For historians—especially intellectual historians who approach “understanding the American past by way of ideas and the people who made or were moved by them” in Jennifer Ratner-Rosenhagen’s words— Burning Down the House provides a welcome reminder that the “givens” of our world (libertarianism as incompatible with a more humanistic liberalism) are, in fact, anything but given.[1]

My first question for the author is what he would articulate as the most important payoff(s) of his book (empirical, methodological, or otherwise) for those of us who operate largely within the academy as academic historians, writing what are generally academic books. What do you most hope we take from your work?

My second question is how you—or your interlocutors—understand your work as a contribution to our understanding and practice of democracy in the United States today. Though democracy is clearly related to the topics you discuss, it always seems to remain in the background, rarely taking center stage in what you’ve written (for most sustained discussion see, e.g., p. 49 and 61). As I read, however, I was continually reminded of a line from Jim Kloppenberg’s Reading Obama: “Democracy,” Kloppenberg writes, “in a pluralist culture means coaxing a common good to emerge from the clash of competing individual interests.”[2] What might your story of “how libertarian philosophy was corrupted by delusion and greed” have to offer us here? What might it tell us about the past, present, and future of American democracy?

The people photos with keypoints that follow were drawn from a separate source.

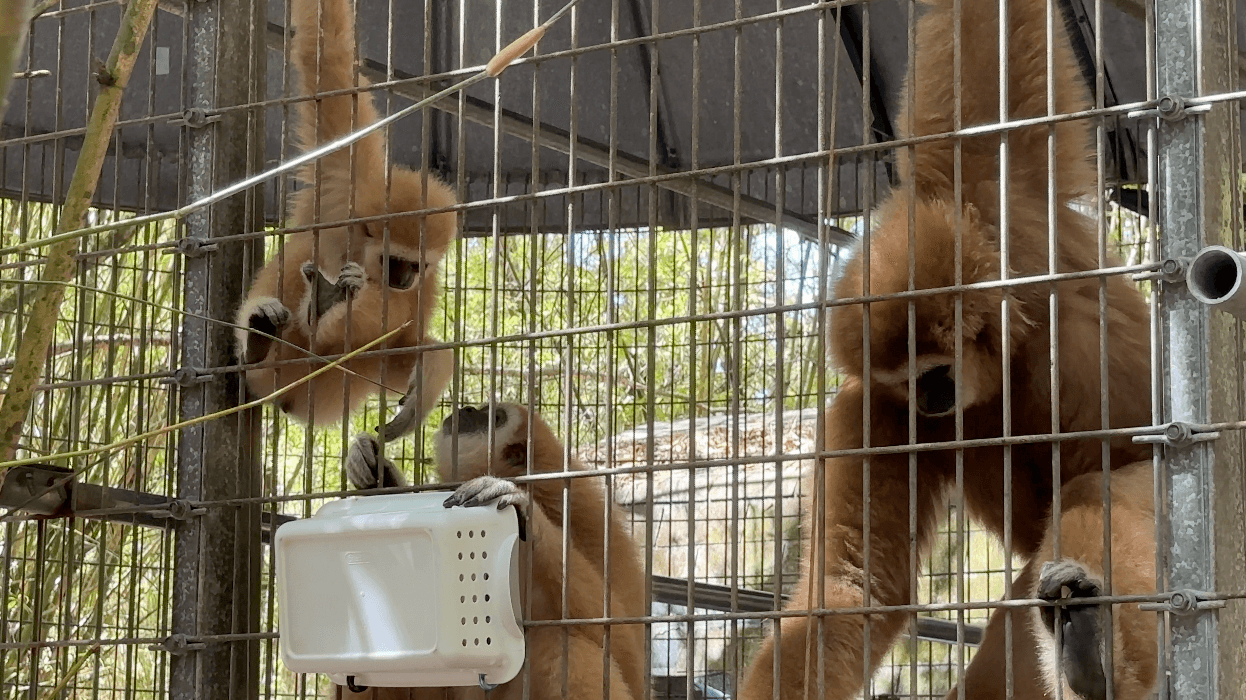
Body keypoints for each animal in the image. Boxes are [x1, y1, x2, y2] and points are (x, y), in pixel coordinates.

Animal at [233, 0, 455, 439]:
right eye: (395, 260)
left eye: (417, 265)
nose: (403, 279)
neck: (359, 243)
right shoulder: (346, 176)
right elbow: (326, 54)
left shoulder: (427, 284)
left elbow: (402, 342)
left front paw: (432, 372)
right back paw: (261, 340)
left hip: (329, 391)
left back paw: (330, 308)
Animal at [338, 404, 648, 700]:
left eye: (494, 416)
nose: (468, 409)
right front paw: (377, 474)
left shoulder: (584, 517)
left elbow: (623, 647)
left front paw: (524, 511)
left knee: (561, 647)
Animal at [734, 0, 1154, 696]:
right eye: (906, 381)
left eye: (932, 372)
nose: (931, 400)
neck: (1009, 361)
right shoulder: (875, 413)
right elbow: (854, 588)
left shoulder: (997, 202)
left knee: (1103, 484)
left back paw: (1092, 658)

Claire Rydell Arcenas is an associate professor of history at the University of Montana. She is the author of America’s Philosopher: John Locke in American Intellectual Life (Chicago, 2022).

Notes

[1] Jennifer Ratner-Rosenhagen, American Intellectual History: A Very Short Introduction (Oxford, 2021), 1.

[2] James T. Kloppenberg, Reading Obama: Dreams, Hope, and the American Political Tradition (Princeton, 2012), xxxvi.